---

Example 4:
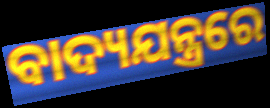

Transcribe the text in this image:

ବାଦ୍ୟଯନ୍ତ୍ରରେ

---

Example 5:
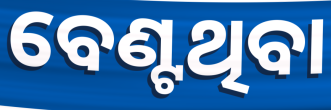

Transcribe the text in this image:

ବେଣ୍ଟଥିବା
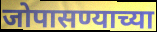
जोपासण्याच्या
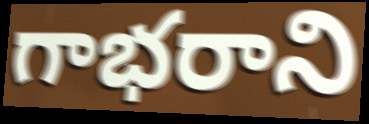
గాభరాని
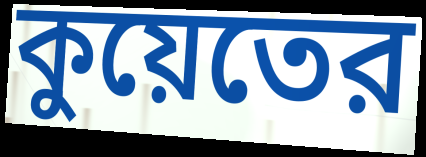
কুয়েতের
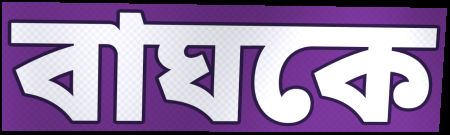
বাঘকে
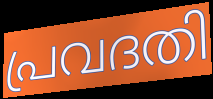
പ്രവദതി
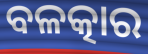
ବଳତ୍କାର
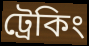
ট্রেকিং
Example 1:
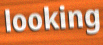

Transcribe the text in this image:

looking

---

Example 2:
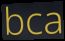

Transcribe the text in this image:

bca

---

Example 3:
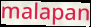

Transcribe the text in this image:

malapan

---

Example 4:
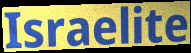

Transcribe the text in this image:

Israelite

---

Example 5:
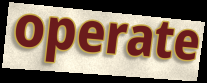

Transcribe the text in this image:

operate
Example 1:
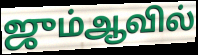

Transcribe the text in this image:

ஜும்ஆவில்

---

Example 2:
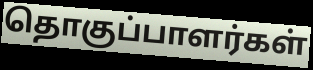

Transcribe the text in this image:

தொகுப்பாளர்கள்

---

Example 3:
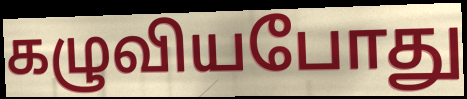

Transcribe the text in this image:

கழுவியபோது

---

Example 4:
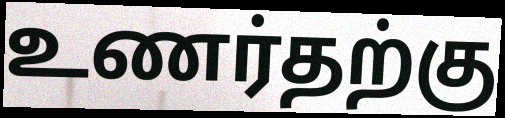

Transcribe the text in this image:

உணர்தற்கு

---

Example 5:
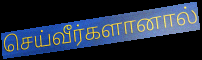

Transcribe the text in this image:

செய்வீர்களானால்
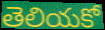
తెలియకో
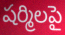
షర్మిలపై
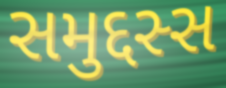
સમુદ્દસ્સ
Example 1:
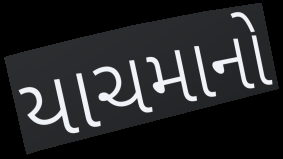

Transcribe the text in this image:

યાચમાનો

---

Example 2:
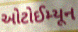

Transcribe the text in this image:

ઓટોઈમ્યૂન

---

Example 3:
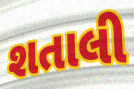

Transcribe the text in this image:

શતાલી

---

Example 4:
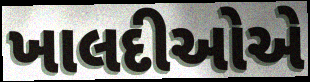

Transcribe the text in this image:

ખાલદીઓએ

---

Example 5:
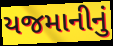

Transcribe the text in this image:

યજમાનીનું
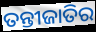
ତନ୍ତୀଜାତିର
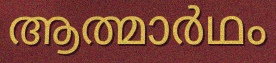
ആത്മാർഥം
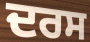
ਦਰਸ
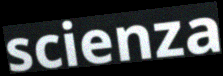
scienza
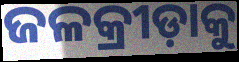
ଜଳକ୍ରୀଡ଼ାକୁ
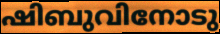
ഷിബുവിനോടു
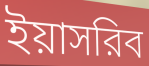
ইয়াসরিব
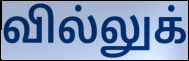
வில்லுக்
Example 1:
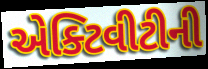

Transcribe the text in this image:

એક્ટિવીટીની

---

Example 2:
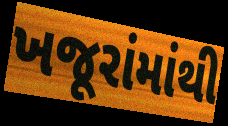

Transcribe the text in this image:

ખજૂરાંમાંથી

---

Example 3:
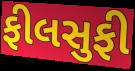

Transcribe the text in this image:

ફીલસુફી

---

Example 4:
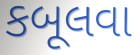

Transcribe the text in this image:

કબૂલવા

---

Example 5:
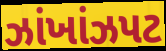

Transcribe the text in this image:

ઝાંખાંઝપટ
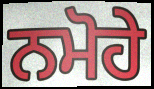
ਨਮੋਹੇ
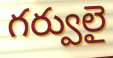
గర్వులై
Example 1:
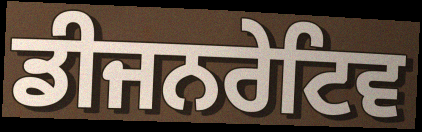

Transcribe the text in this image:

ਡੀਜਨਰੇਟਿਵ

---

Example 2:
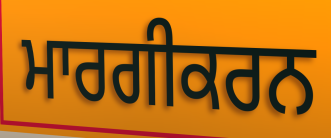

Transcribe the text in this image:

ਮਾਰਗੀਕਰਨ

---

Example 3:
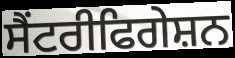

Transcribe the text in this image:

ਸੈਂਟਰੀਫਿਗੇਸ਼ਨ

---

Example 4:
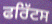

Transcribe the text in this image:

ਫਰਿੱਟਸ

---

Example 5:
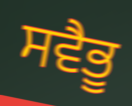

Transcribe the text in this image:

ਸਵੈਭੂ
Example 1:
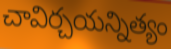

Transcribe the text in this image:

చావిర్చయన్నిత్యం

◇ ◇ ◇ ◇ ◇

ASSIGNMENT:
Repeat the data in full and exactly. Omit pictures.

WRITTEN RESPONSE:
---

Example 4:

Transcribe the text in this image:

ବାଦ୍ୟଯନ୍ତ୍ରରେ

---

Example 5:

Transcribe the text in this image:

ବେଣ୍ଟଥିବା
जोपासण्याच्या
గాభరాని
কুয়েতের
বাঘকে
പ്രവദതി
ବଳତ୍କାର
ট্রেকিং
Example 1:

Transcribe the text in this image:

looking

---

Example 2:

Transcribe the text in this image:

bca

---

Example 3:

Transcribe the text in this image:

malapan

---

Example 4:

Transcribe the text in this image:

Israelite

---

Example 5:

Transcribe the text in this image:

operate
Example 1:

Transcribe the text in this image:

ஜும்ஆவில்

---

Example 2:

Transcribe the text in this image:

தொகுப்பாளர்கள்

---

Example 3:

Transcribe the text in this image:

கழுவியபோது

---

Example 4:

Transcribe the text in this image:

உணர்தற்கு

---

Example 5:

Transcribe the text in this image:

செய்வீர்களானால்
తెలియకో
షర్మిలపై
સમુદ્દસ્સ
Example 1:

Transcribe the text in this image:

યાચમાનો

---

Example 2:

Transcribe the text in this image:

ઓટોઈમ્યૂન

---

Example 3:

Transcribe the text in this image:

શતાલી

---

Example 4:

Transcribe the text in this image:

ખાલદીઓએ

---

Example 5:

Transcribe the text in this image:

યજમાનીનું
ତନ୍ତୀଜାତିର
ആത്മാർഥം
ਦਰਸ
scienza
ଜଳକ୍ରୀଡ଼ାକୁ
ഷിബുവിനോടു
ইয়াসরিব
வில்லுக்
Example 1:

Transcribe the text in this image:

એક્ટિવીટીની

---

Example 2:

Transcribe the text in this image:

ખજૂરાંમાંથી

---

Example 3:

Transcribe the text in this image:

ફીલસુફી

---

Example 4:

Transcribe the text in this image:

કબૂલવા

---

Example 5:

Transcribe the text in this image:

ઝાંખાંઝપટ
ਨਮੋਹੇ
గర్వులై
Example 1:

Transcribe the text in this image:

ਡੀਜਨਰੇਟਿਵ

---

Example 2:

Transcribe the text in this image:

ਮਾਰਗੀਕਰਨ

---

Example 3:

Transcribe the text in this image:

ਸੈਂਟਰੀਫਿਗੇਸ਼ਨ

---

Example 4:

Transcribe the text in this image:

ਫਰਿੱਟਸ

---

Example 5:

Transcribe the text in this image:

ਸਵੈਭੂ
Example 1:

Transcribe the text in this image:

చావిర్చయన్నిత్యం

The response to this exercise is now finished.